Any brief glimpse of the daily news cycle seems to always feature students at major universities across the country protesting. From the riots at Berkeley to the May Day looting and vandalism that took place in metropolitan cities across the United States, today’s youth seem to be cementing plans for these kinds of events from the war room that has turned out to be the ironically named “safe space”—a place where no offensive language is allowed to be uttered, and only those thoughts that conform to the greater collective mind are allowed to exist.
I know what you are probably thinking…something along the lines of, “Reed what in the world does a safe space have to do with my Christian walk? Are you really about to wade into a political controversy in your first ever blog post?!” Rest assured, faith is so much more than political ideologies or leanings as we as Christians all serve the same King – but the underlying premise of the safe space has the potential to seep into our Christian lives.
Growing up I always had a passion for digging deep into some of the more intricate aspects of my walk with Christ. During my senior year of high school, my small group at Church was tasked with identifying and defending various theological powder kegs such as creation vs. evolution, the inerrancy of scripture, and abortion. During my first few years of college, the greatest point of contention in my walk with Christ witnessed an internal struggle between Calvinism and the Charismatic Movement. This debate raged on within, until I finally decided to retreat into the security of my new-found opinions. The safe space was taking hold!
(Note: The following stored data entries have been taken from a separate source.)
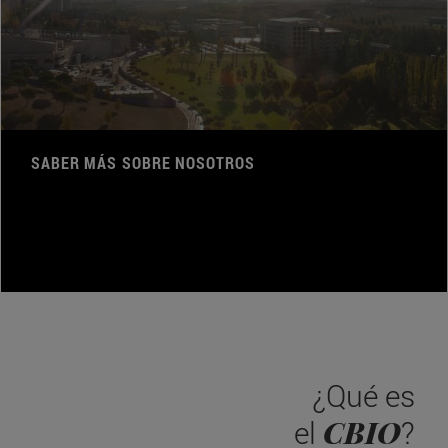
SABER MÁS SOBRE NOSOTROS
¿Qué es
CBIO
el
?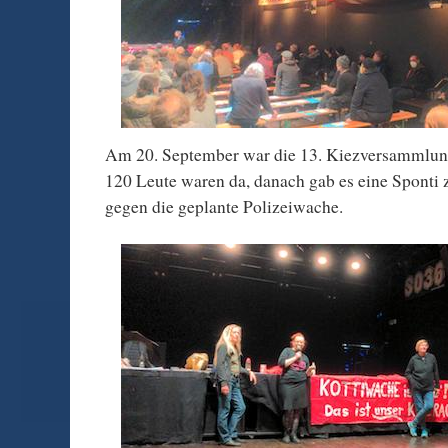
Am 20. September war die 13. Kiezversammlu
120 Leute waren da, danach gab es eine Sponti 
gegen die geplante Polizeiwache.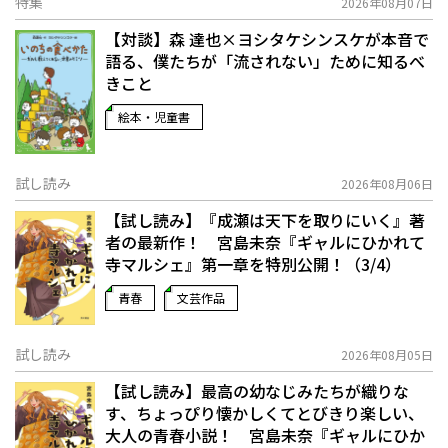
特集
2026年08月07日
【対談】森 達也×ヨシタケシンスケが本音で
語る、僕たちが「流されない」ために知るべ
きこと
絵本・児童書
試し読み
2026年08月06日
【試し読み】『成瀬は天下を取りにいく』著
者の最新作！ 宮島未奈『ギャルにひかれて
寺マルシェ』第一章を特別公開！（3/4）
青春
文芸作品
試し読み
2026年08月05日
【試し読み】最高の幼なじみたちが織りな
す、ちょっぴり懐かしくてとびきり楽しい、
大人の青春小説！ 宮島未奈『ギャルにひか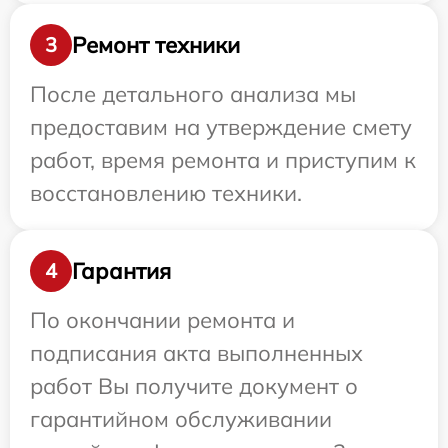
Ремонт техники
3
После детального анализа мы
предоставим на утверждение смету
работ, время ремонта и приступим к
восстановлению техники.
Гарантия
4
По окончании ремонта и
подписания акта выполненных
работ Вы получите документ о
гарантийном обслуживании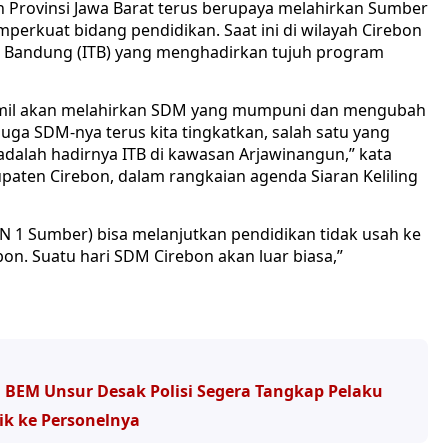
 Provinsi Jawa Barat terus berupaya melahirkan Sumber
erkuat bidang pendidikan. Saat ini di wilayah Cirebon
ogi Bandung (ITB) yang menghadirkan tujuh program
Kamil akan melahirkan SDM yang mumpuni dan mengubah
juga SDM-nya terus kita tingkatkan, salah satu yang
alah hadirnya ITB di kawasan Arjawinangun,” kata
paten Cirebon, dalam rangkaian agenda Siaran Keliling
N 1 Sumber) bisa melanjutkan pendidikan tidak usah ke
n. Suatu hari SDM Cirebon akan luar biasa,”
, BEM Unsur Desak Polisi Segera Tangkap Pelaku
aik ke Personelnya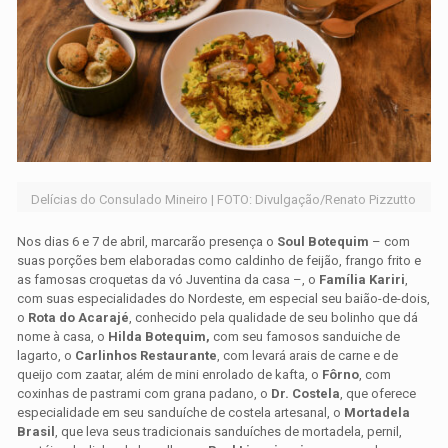
Delícias do Consulado Mineiro | FOTO: Divulgação/Renato Pizzutto
Nos dias 6 e 7 de abril, marcarão presença o
Soul Botequim
– com
suas porções bem elaboradas como caldinho de feijão, frango frito e
as famosas croquetas da vó Juventina da casa –, o
Família Kariri
,
com suas especialidades do Nordeste, em especial seu baião-de-dois,
o
Rota do Acarajé
, conhecido pela qualidade de seu bolinho que dá
nome à casa, o
Hilda Botequim,
com seu famosos sanduiche de
lagarto, o
Carlinhos Restaurante
, com levará arais de carne e de
queijo com zaatar, além de mini enrolado de kafta, o
Fôrno
, com
coxinhas de pastrami com grana padano, o
Dr. Costela
, que oferece
especialidade em seu sanduíche de costela artesanal, o
Mortadela
Brasil
, que leva seus tradicionais sanduíches de mortadela, pernil,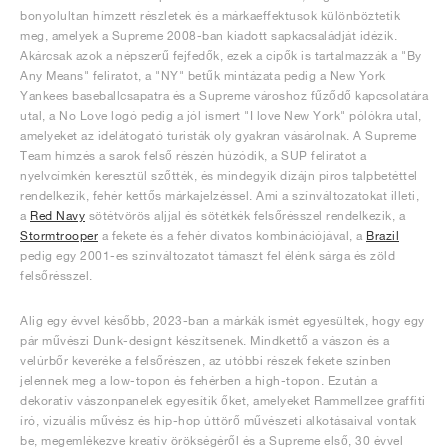
bonyolultan hímzett részletek és a márkaeffektusok különböztetik
meg, amelyek a Supreme 2008-ban kiadott sapkacsaládját idézik.
Akárcsak azok a népszerű fejfedők, ezek a cipők is tartalmazzák a "By
Any Means" feliratot, a "NY" betűk mintázata pedig a New York
Yankees baseballcsapatra és a Supreme városhoz fűződő kapcsolatára
utal, a No Love logó pedig a jól ismert "I love New York" pólókra utal,
amelyeket az idelátogató turisták oly gyakran vásárolnak. A Supreme
Team hímzés a sarok felső részén húzódik, a SUP feliratot a
nyelvcímkén keresztül szőtték, és mindegyik dizájn piros talpbetéttel
rendelkezik, fehér kettős márkajelzéssel. Ami a színváltozatokat illeti,
a
Red Navy
sötétvörös aljjal és sötétkék felsőrésszel rendelkezik, a
Stormtrooper
a fekete és a fehér divatos kombinációjával, a
Brazil
pedig egy 2001-es színváltozatot támaszt fel élénk sárga és zöld
felsőrésszel.
Alig egy évvel később, 2023-ban a márkák ismét egyesültek, hogy egy
pár művészi Dunk-designt készítsenek. Mindkettő a vászon és a
velúrbőr keveréke a felsőrészen, az utóbbi részek fekete színben
jelennek meg a low-topon és fehérben a high-topon. Ezután a
dekoratív vászonpanelek egyesítik őket, amelyeket Rammellzee graffiti
író, vizuális művész és hip-hop úttörő művészeti alkotásaival vontak
be, megemlékezve kreatív örökségéről és a Supreme első, 30 évvel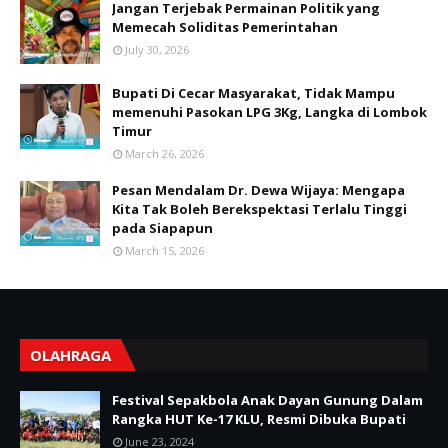
Jangan Terjebak Permainan Politik yang
Memecah Soliditas Pemerintahan
July 30, 2026
Bupati Di Cecar Masyarakat, Tidak Mampu
memenuhi Pasokan LPG 3Kg, Langka di Lombok
Timur
March 26, 2026
Pesan Mendalam Dr. Dewa Wijaya: Mengapa
Kita Tak Boleh Berekspektasi Terlalu Tinggi
pada Siapapun
March 15, 2026
OLAHRAGA
Festival Sepakbola Anak Dayan Gunung Dalam
Rangka HUT Ke-17 KLU, Resmi Dibuka Bupati
June 23, 2024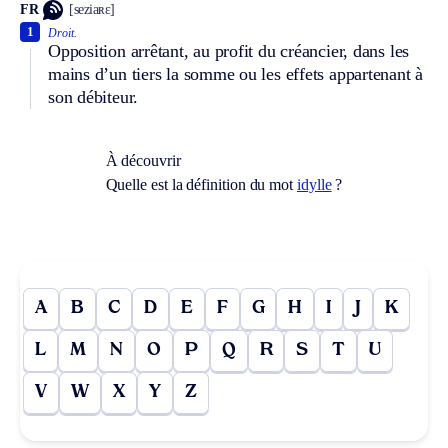
FR
[seziaʀɛ]
1
Droit.
Opposition arrêtant, au profit du créancier, dans les
mains d’un tiers la somme ou les effets appartenant à
son débiteur.
À découvrir
Quelle est la définition du mot
idylle
?
A
B
C
D
E
F
G
H
I
J
K
L
M
N
O
P
Q
R
S
T
U
V
W
X
Y
Z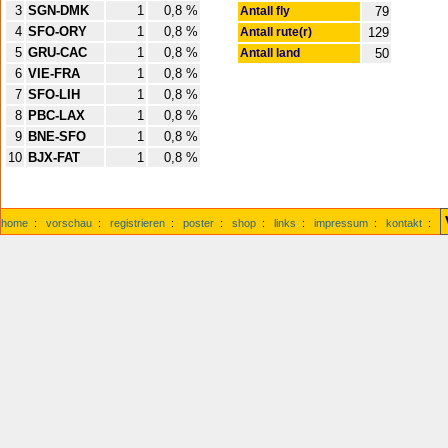
3
SGN-DMK
1
0,8 %
Antall fly
79
4
SFO-ORY
1
0,8 %
Antall rute(r)
129
5
GRU-CAC
1
0,8 %
Antall land
50
6
VIE-FRA
1
0,8 %
7
SFO-LIH
1
0,8 %
8
PBC-LAX
1
0,8 %
9
BNE-SFO
1
0,8 %
10
BJX-FAT
1
0,8 %
home
:
vorschau
:
registrieren
:
poster
:
shop
:
links
:
impressum
:
kontakt
:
To further complicate matters, my home university is not exactly the kind of place one would expect to find a vast diversity of opinions. There is a running joke among my classmates that students who often leave campus on the weekends do so in order to escape “the bubble” (aka Christianese for safe space). There probably are a grand total of zero people on my campus that would struggle to at least give a basic definition of what it means to be a follower of Jesus Christ.
Into this comfort I retreated, expecting nothing to be able to penetrate my insurmountable fortress of solitude. That was, until my safe space was destroyed.
China was a country unlike anything I had ever experienced. Eastern thought and philosophy permeated every aspect of daily life, not to mention the language barriers and different cultural norms. I was studying for a semester at the University of Shanghai with fellow American students from various universities. At first, the greatest culture shock I had was from my fellow Americans – not the Chinese! I found myself wondering if I had made the right decision in dragging myself across the Pacific and away from the safety of everything that I had come to know and love. Should I turn back? Will I lose sight of Christ? Are my morals headed for the garbage heap?
Not a chance.
When we stretch ourselves and interact with unbelievers, the power of the Gospel comes into true focus. James 2:14-26 talks about faith without deeds leading to death, as verse 26 says, “As the body without the spirit is dead, so faith without deeds is dead.” Of course every Christian hopefully has some sort of church family to engage and grow with, and this body is an integral part of the Christian life. But Our Lord also said, “Go and make disciples of all nations, baptizing them in the name of the Father and of the Son and of the Holy Spirit” (Matthew 28:19)—a hard task to accomplish when we constantly reside in a safe space full of mature Christians. The more I began purposefully interacting with non-believers via simple conversations about my faith, the closer I felt to actually fulfilling an often unexplored walk of my relationship with The Lord. Giving up our present safety on Earth only means gaining a much greater one in Heaven—kind of ironic isn’t it?
Destroy your safe space. Fulfill the Great Commission.
The more I began purposefully interacting with non-believers via simple conversations about my faith, the closer I felt to actually fulfilling an often unexplored walk of my relationship with The Lord.